Daniel (51-year-old, social phobia)
Daniel has a social phobia and is also diagnosed with dysthymia. He was afraid of speaking in public, showing assertive behaviour, talking with strangers and attending meetings. He had sleeping problems and was dissatisfied with his quality of life. Metaphors with regard to hopelessness showed Daniel that his way of managing distressing emotions made him even more hopeless. Due to mindfulness exercises he realized that emotions and bodily sensations are changing all the time. He practiced regularly, also exercise focused on acceptation or thoughts and anxiety and this helped a lot. He also reported to find the mindfulness exercises relaxing. When a client reports a relaxing effect the therapist should immediately respond because mindfulness is not aimed to relax or to relief anxiety. Mindfulness is aimed to become aware of thoughts, feelings and bodily sensations and to accept them and to act towards goals that are important for the client. Removing the anxiety completely is not the goal but a side-effect.
Janet (52-year-old, OCD and panic disorder)

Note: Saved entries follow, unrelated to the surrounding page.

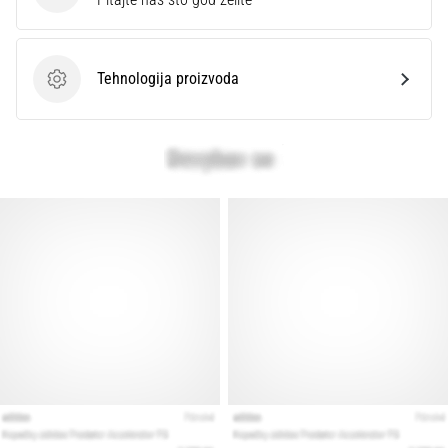
Tehnologija proizvoda
Tehnologija proizvoda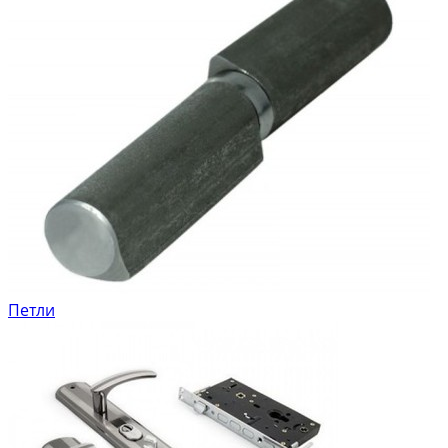
Петли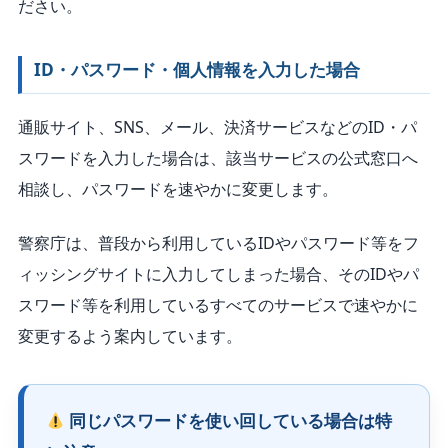
ださい。
ID・パスワード・個人情報を入力した場合
通販サイト、SNS、メール、決済サービスなどのID・パ
スワードを入力した場合は、該当サービスの公式窓口へ
相談し、パスワードを速やかに変更します。
警察庁は、普段から利用しているIDやパスワード等をフ
ィッシングサイトに入力してしまった場合、そのIDやパ
スワード等を利用しているすべてのサービスで速やかに
変更するよう案内しています。
同じパスワードを使い回している場合は特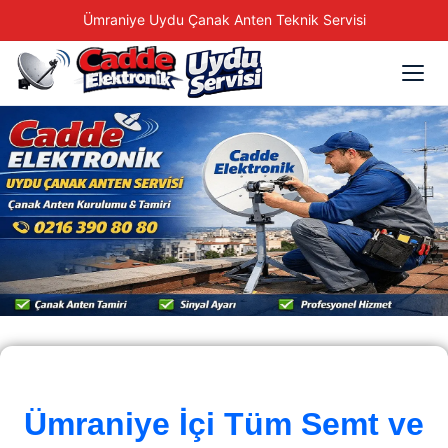
Ümraniye Uydu Çanak Anten Teknik Servisi
Ümraniye İçi Tüm Semt ve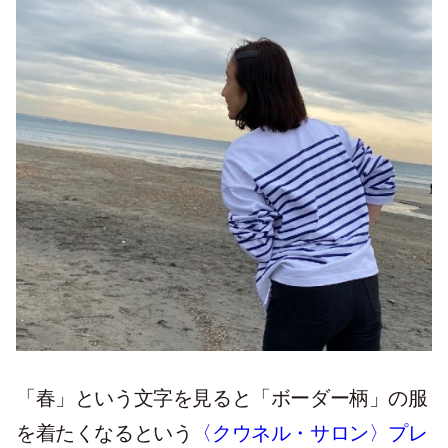
「春」という文字を見ると「ボーダー柄」の服
を着たくなるという
〈クウネル・サロン〉プレ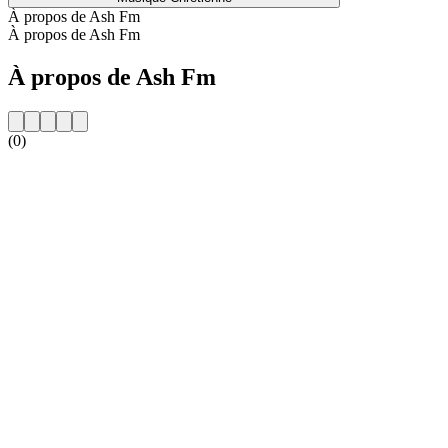
À propos de Ash Fm
À propos de Ash Fm
À propos de Ash Fm
(0)
Site web de la radio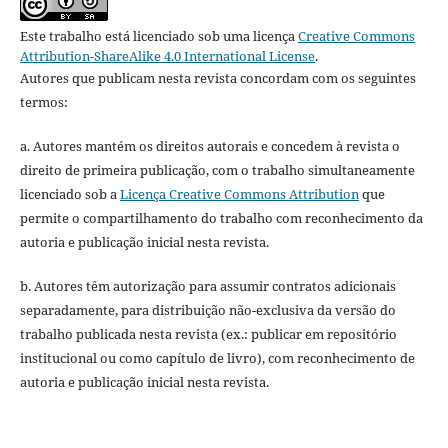
Este trabalho está licenciado sob uma licença
Creative Commons
Attribution-ShareAlike 4.0 International License
.
Autores que publicam nesta revista concordam com os seguintes
termos:
a. Autores mantém os direitos autorais e concedem à revista o
direito de primeira publicação, com o trabalho simultaneamente
licenciado sob a
Licença Creative Commons Attribution
que
permite o compartilhamento do trabalho com reconhecimento da
autoria e publicação inicial nesta revista.
b. Autores têm autorização para assumir contratos adicionais
separadamente, para distribuição não-exclusiva da versão do
trabalho publicada nesta revista (ex.: publicar em repositório
institucional ou como capítulo de livro), com reconhecimento de
autoria e publicação inicial nesta revista.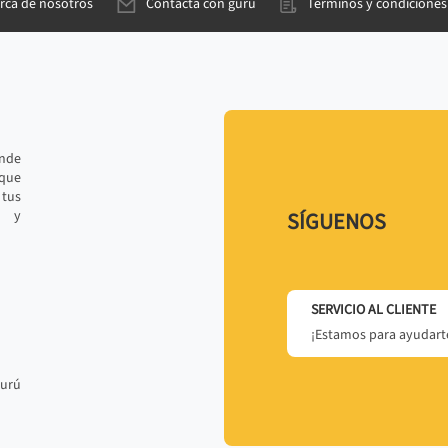
rca de nosotros
Contacta con gurú
Términos y condiciones
ande
 que
tus
r y
SÍGUENOS
SERVICIO AL CLIENTE
¡Estamos para ayudarte
gurú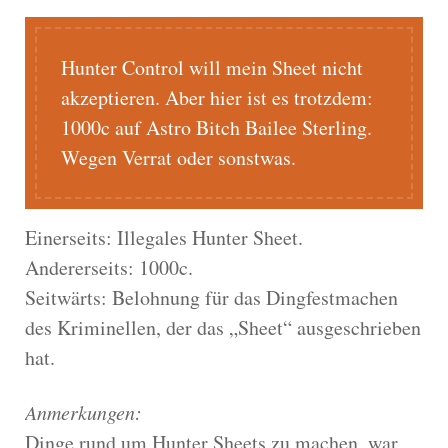
Hunter Control will mein Sheet nicht
akzeptieren. Aber hier ist es trotzdem:
1000c auf Astro Bitch Bailee Sterling.
Wegen Verrat oder sonstwas.
Einerseits: Illegales Hunter Sheet.
Andererseits: 1000c.
Seitwärts: Belohnung für das Dingfestmachen
des Kriminellen, der das „Sheet“ ausgeschrieben
hat.
Anmerkungen:
Dinge rund um Hunter Sheets zu machen, war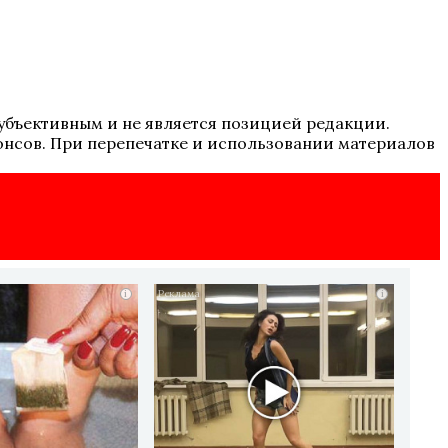
 субъективным и не является позицией редакции.
онсов. При перепечатке и использовании материалов
i
i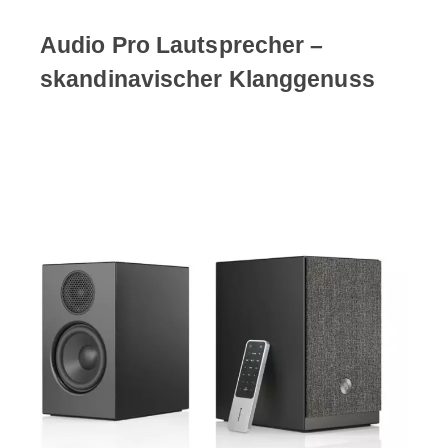
Audio Pro Lautsprecher –
skandinavischer Klanggenuss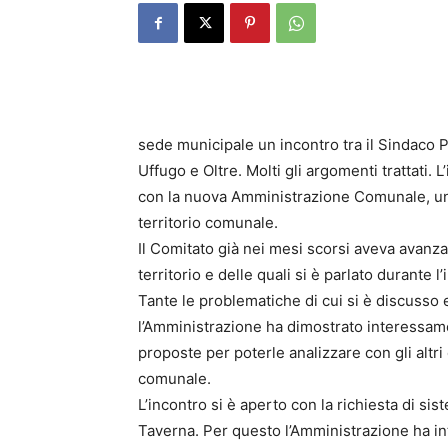
sede municipale un incontro tra il Sindaco P
Uffugo e Oltre. Molti gli argomenti trattati. 
con la nuova Amministrazione Comunale, un d
territorio comunale.
Il Comitato già nei mesi scorsi aveva avanzat
territorio e delle quali si è parlato durante l’
Tante le problematiche di cui si è discusso e
l’Amministrazione ha dimostrato interessamen
proposte per poterle analizzare con gli altr
comunale.
L’incontro si è aperto con la richiesta di si
Taverna. Per questo l’Amministrazione ha int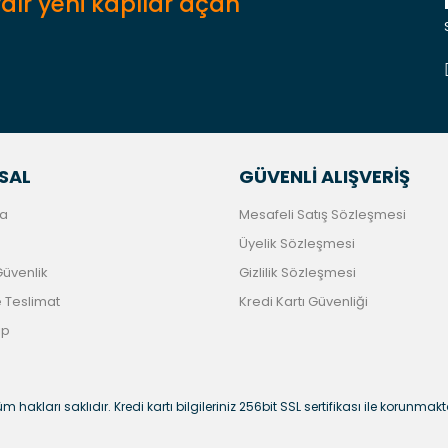
dır yeni kapılar açan
Gönder
SAL
GÜVENLİ ALIŞVERİŞ
a
Mesafeli Satış Sözleşmesi
Üyelik Sözleşmesi
 Güvenlik
Gizlilik Sözleşmesi
Teslimat
Kredi Kartı Güvenliği
ip
m hakları saklıdır. Kredi kartı bilgileriniz 256bit SSL sertifikası ile korunmakt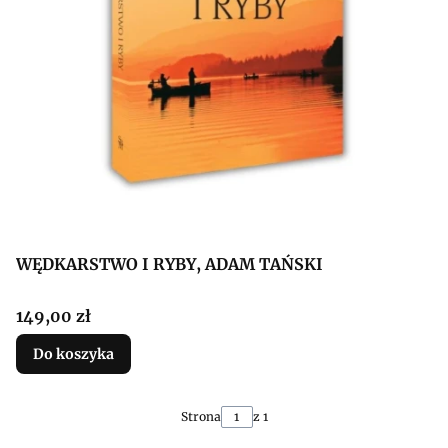
WĘDKARSTWO I RYBY, ADAM TAŃSKI
Cena
149,00 zł
Do koszyka
Strona
z 1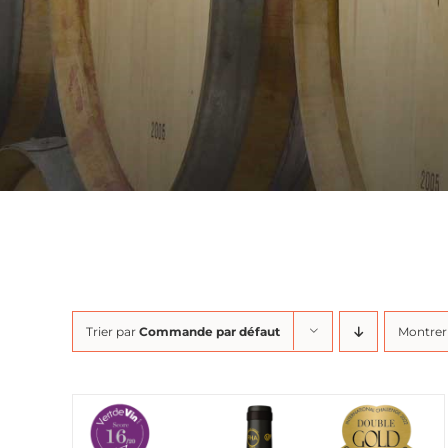
Trier par
Commande par défaut
Montre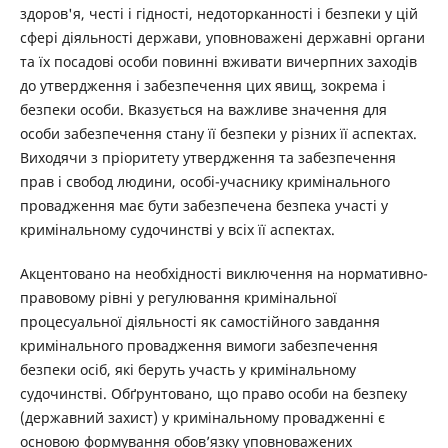
здоров'я, честі і гідності, недоторканності і безпеки у цій
сфері діяльності держави, уповноважені державні органи
та їх посадові особи повинні вживати вичерпних заходів
до утвердження і забезпечення цих явищ, зокрема і
безпеки особи. Вказується на важливе значення для
особи забезпечення стану її безпеки у різних її аспектах.
Виходячи з пріоритету утвердження та забезпечення
прав і свобод людини, особі-учаснику кримінального
провадження має бути забезпечена безпека участі у
кримінальному судочинстві у всіх її аспектах.
Акцентовано на необхідності виключення на нормативно-
правовому рівні у регулювання кримінальної
процесуальної діяльності як самостійного завдання
кримінального провадження вимоги забезпечення
безпеки осіб, які беруть участь у кримінальному
судочинстві. Обґрунтовано, що право особи на безпеку
(державний захист) у кримінальному провадженні є
основою формування обов’язку уповноважених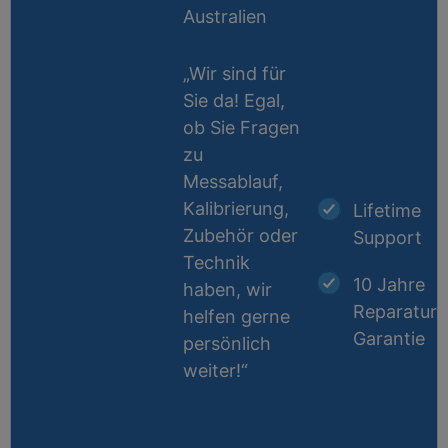
Australien
„Wir sind für
Sie da! Egal,
ob Sie Fragen
zu
Messablauf,
Kalibrierung,
Lifetime
Zubehör oder
Support
Technik
10 Jahre
haben, wir
Reparatur-
helfen gerne
Garantie
persönlich
weiter!“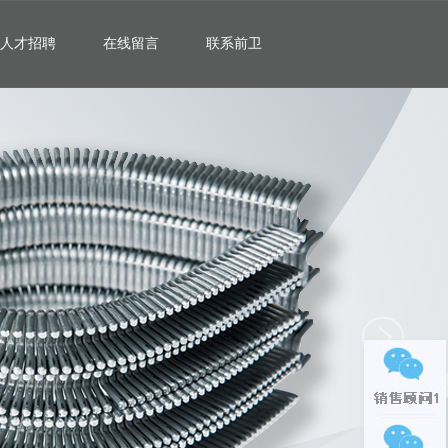
人才招聘
在线留言
联系前卫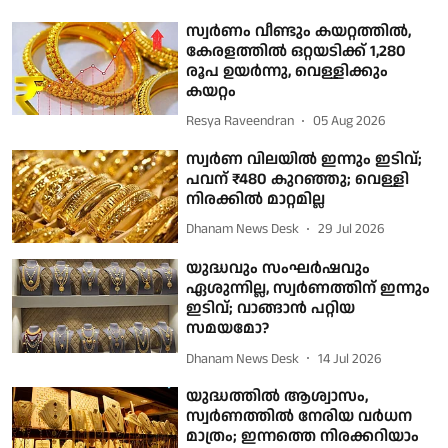
സ്വര്‍ണം വീണ്ടും കയറ്റത്തില്‍,
കേരളത്തില്‍ ഒറ്റയടിക്ക് 1,280
രൂപ ഉയര്‍ന്നു, വെള്ളിക്കും
കയറ്റം
Resya Raveendran
05 Aug 2026
സ്വർണ വിലയിൽ ഇന്നും ഇടിവ്;
പവന് ₹480 കുറഞ്ഞു; വെള്ളി
നിരക്കിൽ മാറ്റമില്ല
Dhanam News Desk
29 Jul 2026
യുദ്ധവും സംഘര്‍ഷവും
ഏശുന്നില്ല, സ്വര്‍ണത്തിന് ഇന്നും
ഇടിവ്; വാങ്ങാന്‍ പറ്റിയ
സമയമോ?
Dhanam News Desk
14 Jul 2026
യുദ്ധത്തില്‍ ആശ്വാസം,
സ്വര്‍ണത്തില്‍ നേരിയ വര്‍ധന
മാത്രം; ഇന്നത്തെ നിരക്കറിയാം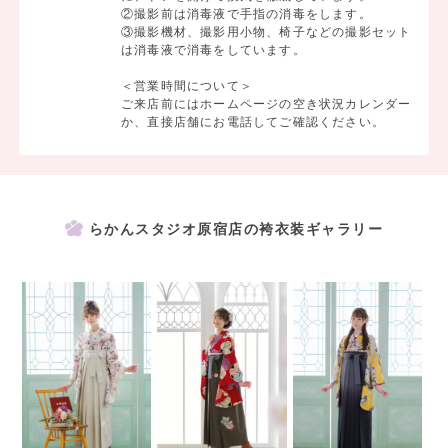
22,000円)を除く合計金額が
②撮影前は消毒液で手指の消毒をします。
③撮影機材、撮影用小物、椅子などの撮影セット
30,000円(税込33,000円)以上の方が対象
は消毒液で消毒をしています。
※割引クーポンは併用不可
＜営業時間について＞
ご来店前にはホームページの空き状況カレンダー
・・・・・・・・・・・・・・・・・・・・・・
か、直接店舗にお電話してご確認ください。
＜9/30まで＞①撮影料＋②商品代
①撮影料ー平日500円(税込550円・商品代別途)
土日祝日追加料金5,000円(税込5,500円)
②商品代ー写真1枚から内容充実セット商品までご希望に合わせて♪
らかんスタジオ原宿店の袴衣装ギャラリー
ーーーーーーーーーーー
【対象】
中学卒業/高校入学・卒業/大学入学・卒業/先生も大歓迎！
【撮影に含まれるもの】
1. 着物・袴
2. 髪飾り・肌着・足袋
3. 着付・ヘアセット
4. ご家族撮影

Janet has always had OCD related problems. Her primary fears are contamination fear and the fear to urinate. Hence, she washes her hands excessively and avoid places from where she cannot easily escape. She is avoidant in her interaction with other people and she quit school although she was promising. Once Janet became more willing to experience, her anxiety, depressive mood and anger increased and for the first time she really experienced what was going on in her mind. Through acceptation exercises Janet learned to experience intrusive thoughts and feelings of distress but without giving in to it. Her self-acceptation and goal directed behaviour increased. She embraced her OCD-related thoughts as friends and decided to live with them. She engaged in activities that helped her moving toward her personal value of self-respect by finding a new job.
General discussion
This study shows that ACT can be adjusted to different forms of anxiety. Clients notice the change in processes they want to change, such as reduction of experiential avoidance and defusion of anxiety related thoughts and beliefs. However it is not the main purpose of ACT, many clients experience a reduction in distress after the treatment (shown by ratings of anxiety and distress scales). ACT also helps to live a more life-goal-directed life by addressing the anxiety that limits the possibility to live such a life. There continues to be a debate whether cognitions are causal factors for behaviours and feelings. Also when therapists are not sure about their own opinion they can still use ACT to change the function of thoughts. They can teach the client that cognitions do not tell them how to react, even when they are intense it is still possible to engage in life goal-directed behaviour. ACT contains different behaviour therapy interventions such as behavioural activation and exposure exercises, however, they are presented from another perspective. The emphasize does not lie on changing thoughts, feelings and sensations but on the awareness and the relation to it. ACT encourages emotional focused problem solving strategies through accept emotions rather than changing them. Acceptation is appropriate when anxious feelings and thoughts are standing in the way of achieving one’s life goals.